Input for this task below:

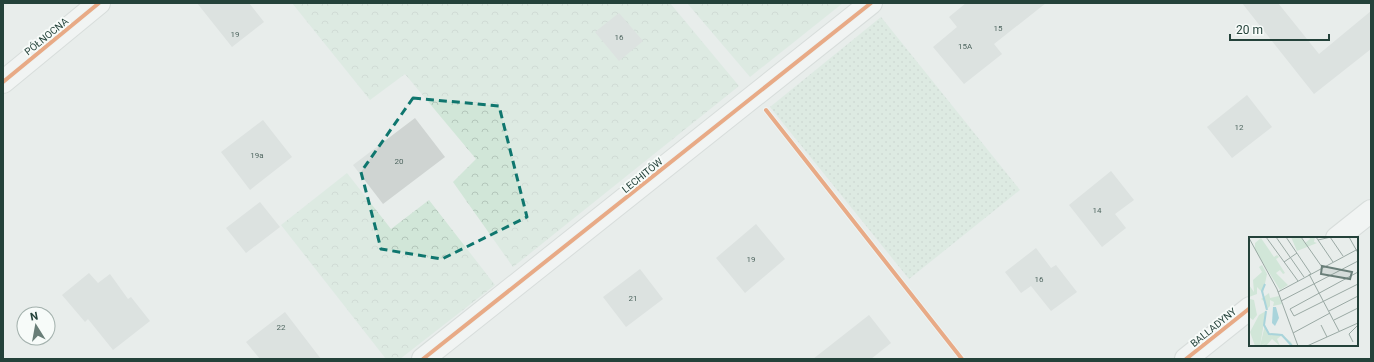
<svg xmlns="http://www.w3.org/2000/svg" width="1374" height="362" font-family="Roboto,sans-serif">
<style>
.grass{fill:url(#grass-dots)}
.forest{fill:url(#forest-crowns)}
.building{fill:#cfd4d2}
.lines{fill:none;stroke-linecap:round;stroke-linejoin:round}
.minor-casing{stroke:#c5cac8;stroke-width:24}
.minor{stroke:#fcfcfc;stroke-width:22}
.cycleway-casing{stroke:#f7fbf9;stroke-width:6}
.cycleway{stroke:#e8590c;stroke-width:4}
.marked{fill:none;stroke:#0f766e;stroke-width:3;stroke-dasharray:8 5;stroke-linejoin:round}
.labels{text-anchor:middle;stroke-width:4;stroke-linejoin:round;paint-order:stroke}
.number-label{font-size:8px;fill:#506761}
.street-label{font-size:10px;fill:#24423a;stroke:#f7fbf9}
.inset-river{fill:none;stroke:#a9d4db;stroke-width:2}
.inset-road{fill:none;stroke:#9aa9a4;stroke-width:1}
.view{fill:#697e78;fill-opacity:0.15;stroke:#697e78;stroke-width:2}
.inset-edge{fill:none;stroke:#24423a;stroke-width:2}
</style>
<defs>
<pattern id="grass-dots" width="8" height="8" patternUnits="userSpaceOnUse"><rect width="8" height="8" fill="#d1e6d8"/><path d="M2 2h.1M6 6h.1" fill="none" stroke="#b3c6ba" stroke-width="1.8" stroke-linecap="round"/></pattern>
<pattern id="forest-crowns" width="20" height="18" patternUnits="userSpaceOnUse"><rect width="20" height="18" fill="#d1e6d8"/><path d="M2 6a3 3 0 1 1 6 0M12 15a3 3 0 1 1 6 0" fill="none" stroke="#b3c6ba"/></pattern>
</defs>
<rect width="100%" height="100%" fill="#e8edeb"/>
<path class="grass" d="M881,17L1020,190L909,279L770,107Z"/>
<path class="forest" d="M292,3H670L739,86L513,267L453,182L476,159L405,74L370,100Z
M687,3H843L750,77Z
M347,173L391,229L429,200L495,285L400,359H386L281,225Z"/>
<path class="building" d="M197,3H249L264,22L232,47Z
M966,3H1046L994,44L1002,54L964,84L933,47L957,27L949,17Z
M1242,3H1278L1319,54L1371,11V49L1314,94Z
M619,13L643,41L619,61L595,32Z
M1247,95L1272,127L1232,158L1207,127Z
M415,118L445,157L383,204L353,165Z
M263,120L292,157L250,190L221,152Z
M1111,171L1134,200L1115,214L1126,228L1102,247L1069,205Z
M260,202L280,227L246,253L226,228Z
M756,224L785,259L745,293L716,258Z
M1036,248L1051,268L1056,265L1077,292L1051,311L1031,286L1021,293L1005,272Z
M640,269L663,299L626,327L603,297Z
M89,273L98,283L110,274L128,299L131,297L150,321L113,350L88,319L85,322L62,295Z
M285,312L321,359H260L246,342Z
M869,315L891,343L871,359H813Z"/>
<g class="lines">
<defs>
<path id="minor" d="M3,82L99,3
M1337,238L1371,211
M423,359L871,3
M1186,359L1250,308"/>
</defs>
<use href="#minor" class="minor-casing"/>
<use href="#minor" class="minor"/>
<defs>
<path id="cycleway" d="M3,82L99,3
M766,110L962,359
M423,359L871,3
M1186,359L1250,308"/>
</defs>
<use href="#cycleway" class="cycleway-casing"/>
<use href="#cycleway" class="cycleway"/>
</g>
<path d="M0 0H1374V362H0ZM413,98L499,106L527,217L442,259L381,249L361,172Z" fill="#e8edeb" fill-opacity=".55" fill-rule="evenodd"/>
<path class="marked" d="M413,98L499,106L527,217L442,259L381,249L361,172Z"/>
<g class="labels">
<g class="number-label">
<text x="998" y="31">15</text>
<text x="235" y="37">19</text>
<text x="619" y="40">16</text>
<text x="965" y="49">15A</text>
<text x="1239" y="130">12</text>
<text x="257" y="158">19a</text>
<text x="399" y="164">20</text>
<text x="1097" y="213">14</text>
<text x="751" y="262">19</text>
<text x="1039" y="282">16</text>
<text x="633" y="301">21</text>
<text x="281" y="330">22</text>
</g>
<g class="street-label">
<text transform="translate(46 36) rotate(-39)" y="4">PÓŁNOCNA</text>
<text transform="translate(642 175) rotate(-39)" y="4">LECHITÓW</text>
<text transform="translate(1213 327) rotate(-39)" y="4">BALLADYNY</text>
</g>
</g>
<g transform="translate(1249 237)">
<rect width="109" height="109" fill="#e8edeb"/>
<path d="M12,1L25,20L28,18L30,20L27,22L36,36L34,37L31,33L27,36L39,48L31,53L6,13V6ZM13,28L18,37L14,56L8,50V57L0,60V48L5,55L4,43L13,35L10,30ZM20,56L21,61L30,59L33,67L24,69L25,65L21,63V69L17,73L15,64L12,62ZM16,88L20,96L32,97L42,105L44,109L32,99L28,102L31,109L23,102L17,109H12L18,105L11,109Z" fill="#d1e6d8"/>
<path d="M42,0H51L56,6L61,2L60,0H66L65,5L68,6L48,14ZM1,62L5,63L8,78L4,83L0,80ZM17,74L11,109H6L1,95L10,78Z" fill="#d1e6d8"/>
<path d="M24,70H27L30,81L26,89L23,86Z" fill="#a9d4db"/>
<path class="inset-river" d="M16,47L13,54L18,73M17,74L15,88L20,97L33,98L43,109"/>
<path class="inset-road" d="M17,0L49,44M27,0L55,40M37,0L62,37M52,0L73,30M67,0L84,25M81,0L94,19M100,0L109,16M0,1L28,52L49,109M69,3L82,0M35,25L48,16M109,35L41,72L45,79L109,47M60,37L90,94M29,55L109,12M32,64L109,24M80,74L109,59M85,83L109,71M72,88L78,100M44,96L81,76M104,105L100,97L109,88M58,109L109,86"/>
<path class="view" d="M73,29L103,35L101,42L72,37Z"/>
<rect width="109" height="109" class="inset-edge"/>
</g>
<rect width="1374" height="362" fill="none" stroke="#24423a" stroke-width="8"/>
<g transform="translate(36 326) rotate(349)"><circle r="19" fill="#f7fbf9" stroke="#a3b1ad"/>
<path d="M0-3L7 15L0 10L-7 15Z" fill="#697e78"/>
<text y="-6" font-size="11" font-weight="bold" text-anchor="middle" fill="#24423a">N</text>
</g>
<path d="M1230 34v6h99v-6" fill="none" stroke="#24423a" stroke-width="2"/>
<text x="1236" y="34" font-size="12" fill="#24423a" stroke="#f7fbf9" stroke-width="3" paint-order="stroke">20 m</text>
</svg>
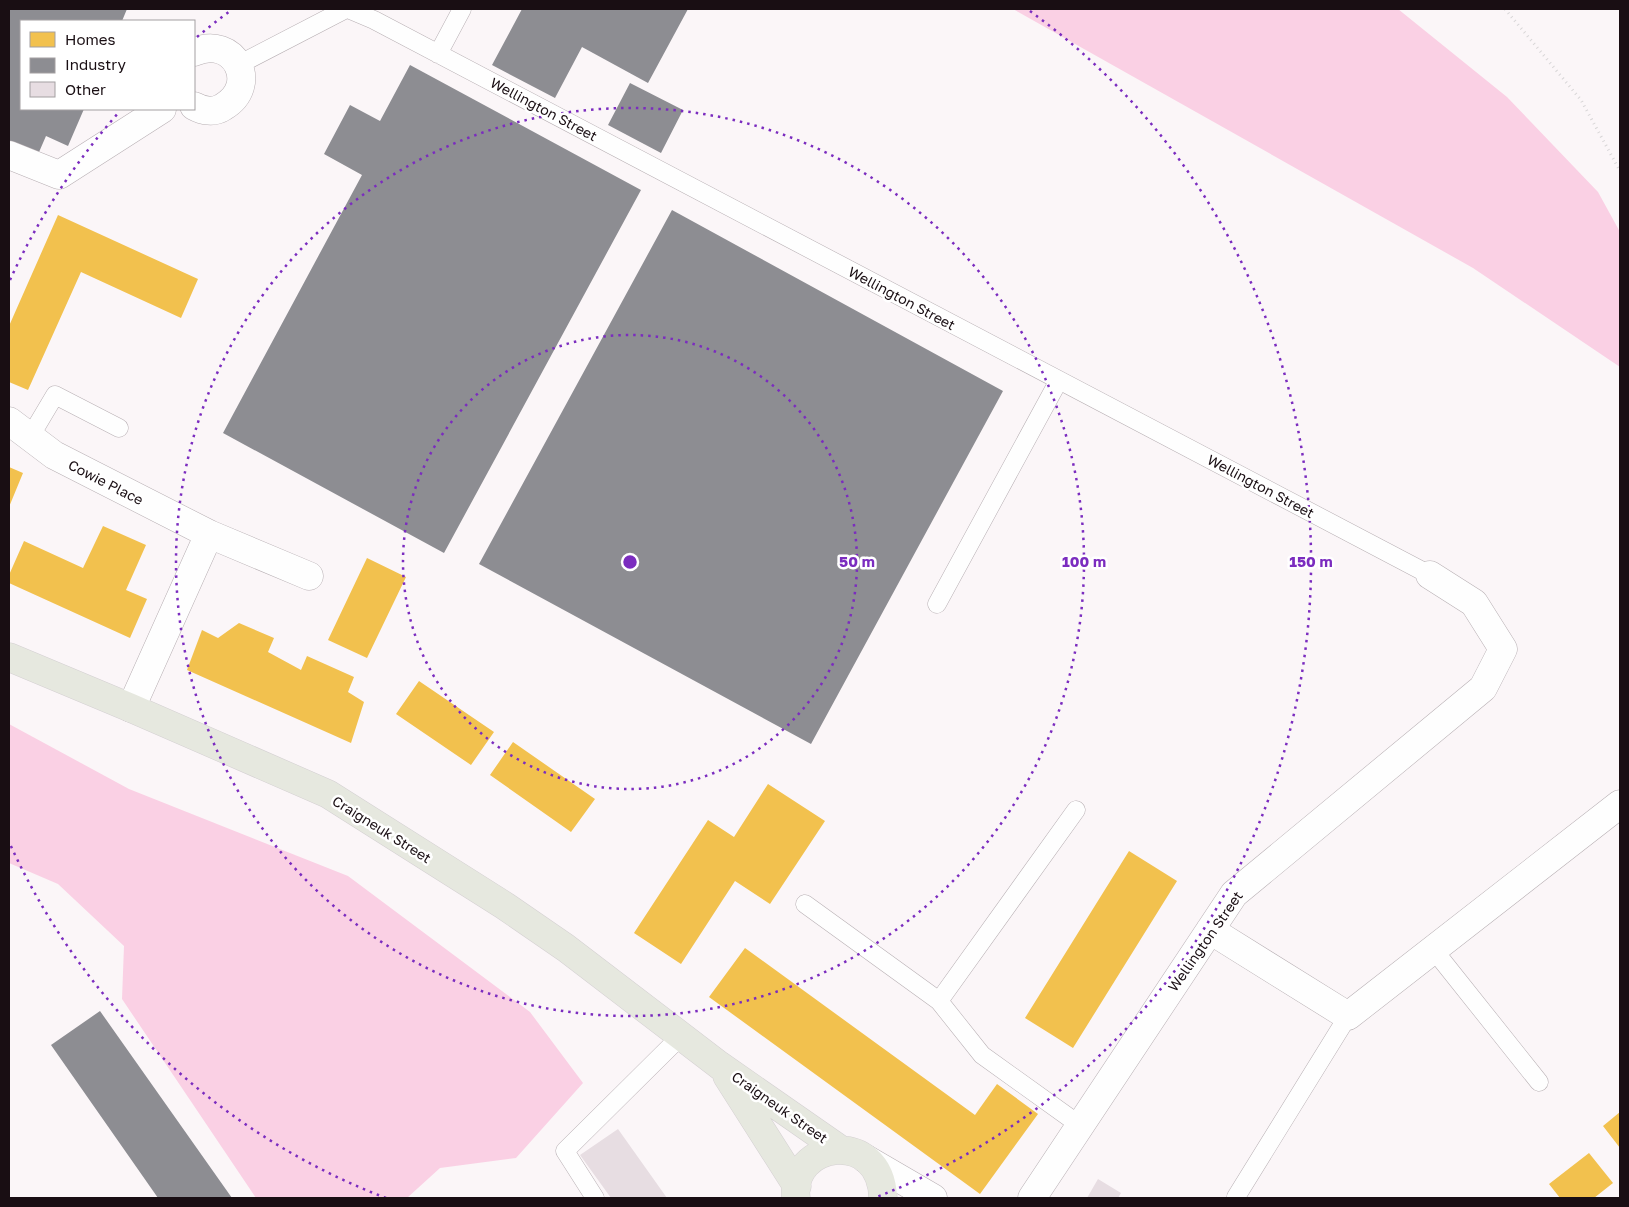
<svg xmlns="http://www.w3.org/2000/svg" width="1629" height="1207" viewBox="0 0 1629 1207" font-family="'Golos Text',sans-serif">
<style>
.green{fill:#fad0e4}
.homes{fill:#f2c14e}
.industry{fill:#8d8d92}
.building{fill:#e7dde2}
.lines{fill:none;stroke-linecap:round;stroke-linejoin:round}
.lane-casing{stroke:#b7afb3;stroke-width:19}
.street-casing{stroke:#b7afb3;stroke-width:29}
.primary-casing{stroke:#d4d0d2;stroke-width:29}
.path{stroke:#d8d6d7;stroke-width:3;stroke-dasharray:1 4;stroke-linecap:butt}
.lane{stroke:#fefefe;stroke-width:18}
.street{stroke:#fefefe;stroke-width:28}
.primary{stroke:#e6e8df;stroke-width:28}
.ring{fill:none;stroke:#7b2cbf;stroke-width:2.5;stroke-dasharray:2.5 5}
.labels{text-anchor:middle;dominant-baseline:central;stroke-width:5;stroke-linejoin:round;paint-order:stroke}
.street-label{font-size:14px;fill:#190e13;stroke:#fff}
.centre{fill:#7b2cbf;stroke:#fff;stroke-width:2.5}
.ring-label{font-size:15px;text-anchor:middle;font-weight:bold;fill:#7b2cbf;stroke:#fff;stroke-width:5;stroke-linejoin:round;paint-order:stroke}
</style>
<rect width="100%" height="100%" fill="#fbf6f8"/>
<path class="green" d="M1013,9H1398L1507,97L1598,192L1620,232V367L1473,268Z
M9,724L129,789L348,876L530,1012L583,1083L516,1158L440,1168L407,1198H256L122,999L124,946L58,884L9,863Z"/>
<path class="homes" d="M58,215L198,279L181,318L81,272L28,390L9,382V326Z
M9,467L23,473L9,507Z
M103,526L146,545L126,590L147,599L130,638L9,583V575L24,541L83,568Z
M367,558L406,577L367,658L328,640Z
M239,623L274,638L268,652L301,670L307,656L354,677L348,692L364,702L351,743L187,670L202,630L218,638Z
M419,681L494,732L471,765L396,714Z
M513,742L595,799L571,832L490,775Z
M768,784L825,821L770,904L735,881L681,964L634,933L708,820L734,837Z
M1129,851L1177,881L1073,1048L1025,1018Z
M745,948L975,1115L997,1084L1038,1114L980,1194L709,997Z
M1620,1112V1148L1603,1126Z
M1589,1153L1613,1183L1594,1198H1560L1549,1184Z"/>
<path class="industry" d="M9,9H127L122,21H21V109H84L68,146L46,136L36,159L9,148Z
M522,9H688L648,83L582,47L555,98L492,65Z
M410,65L641,190L444,553L223,433L362,175L324,154L350,105L380,121Z
M630,83L683,110L661,153L608,125Z
M672,210L1003,391L811,744L479,564Z
M100,1011L232,1198H158L51,1045Z"/>
<path class="building" d="M618,1129L667,1198H611L580,1155Z
M1098,1179L1121,1193L1118,1198H1087Z"/>
<g class="lines">
<g class="lane-casing">
<path id="lane" d="M348,9L374,20L1430,575
M438,54L462,9
M238,65L346,9
M30,437L55,395L119,428
M937,604L1059,380
M805,904L939,1001L982,1055L1081,1126
M1433,949L1539,1082
M939,1001L1076,810
M1236,1197L1348,1016
M595,1198L565,1151L681,1036"/>
</g>
<g class="street-casing">
<path id="street" d="M194,52C234,34 261,85 223,107C214,113 203,111 194,106
M9,155L59,175L162,109
M9,421L54,455L209,534L131,708
M209,534L309,576
M1210,930L1348,1016L1620,804
M866,1159L933,1198
M1032,1198L1234,894L1483,688L1503,649L1474,603L1430,575"/>
</g>
<g class="primary-casing">
<path id="primary" d="M9,657L131,708L328,794L505,906L566,948L719,1065L841,1150
M727,1076L797,1186
M796,1198C789,1142 881,1127 883,1198"/>
</g>
<path class="path" d="M1505,9L1581,100L1620,171"/>
<use href="#lane" class="lane"/>
<use href="#street" class="street"/>
<use href="#primary" class="primary"/>
</g>
<g class="ring">
<circle cx="630" cy="562" r="227"/>
<circle cx="630" cy="562" r="454"/>
<path d="M386 1198A681 681 0 0 1 10 844M10 280A681 681 0 0 1 120 111M197 37A681 681 0 0 1 230 11M1030 11A681 681 0 0 1 874 1198"/>
</g>
<g class="labels">
<g class="street-label">
<text transform="translate(544 109) rotate(28)">Wellington Street</text>
<text transform="translate(902 298) rotate(28)">Wellington Street</text>
<text transform="translate(106 482) rotate(27)">Cowie Place</text>
<text transform="translate(1261 486) rotate(28)">Wellington Street</text>
<text transform="translate(382 829) rotate(32)">Craigneuk Street</text>
<text transform="translate(1205 941) rotate(-55)">Wellington Street</text>
<text transform="translate(780 1107) rotate(35)">Craigneuk Street</text>
</g>
</g>
<circle cx="630" cy="562" r="8" class="centre"/>
<g class="ring-label">
<text x="857" y="567">50 m</text>
<text x="1084" y="567">100 m</text>
<text x="1311" y="567">150 m</text>
</g>
<rect width="1629" height="1207" fill="none" stroke="#190e13" stroke-width="20"/>
<rect x="20" y="20" width="175" height="90" fill="#ffffff" stroke="#a39fa1"/>
<rect x="30" y="32" width="25" height="15" fill="#f2c14e" stroke="#a39fa1"/>
<text x="65" y="45" font-size="15" fill="#190e13">Homes</text>
<rect x="30" y="58" width="25" height="15" fill="#8d8d92" stroke="#a39fa1"/>
<text x="65" y="70" font-size="15" fill="#190e13">Industry</text>
<rect x="30" y="82" width="25" height="15" fill="#e7dde2" stroke="#a39fa1"/>
<text x="65" y="95" font-size="15" fill="#190e13">Other</text>
</svg>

End of Input for this task.

Exercise aim:
In the data above, which lines lie between the line with "M415,118L445,157L383,204L353,165Z" and the line with "M766,110L962,359", inclusive? Print those lines exactly and nothing else.

Exercise output:
M415,118L445,157L383,204L353,165Z
M263,120L292,157L250,190L221,152Z
M1111,171L1134,200L1115,214L1126,228L1102,247L1069,205Z
M260,202L280,227L246,253L226,228Z
M756,224L785,259L745,293L716,258Z
M1036,248L1051,268L1056,265L1077,292L1051,311L1031,286L1021,293L1005,272Z
M640,269L663,299L626,327L603,297Z
M89,273L98,283L110,274L128,299L131,297L150,321L113,350L88,319L85,322L62,295Z
M285,312L321,359H260L246,342Z
M869,315L891,343L871,359H813Z"/>
<g class="lines">
<defs>
<path id="minor" d="M3,82L99,3
M1337,238L1371,211
M423,359L871,3
M1186,359L1250,308"/>
</defs>
<use href="#minor" class="minor-casing"/>
<use href="#minor" class="minor"/>
<defs>
<path id="cycleway" d="M3,82L99,3
M766,110L962,359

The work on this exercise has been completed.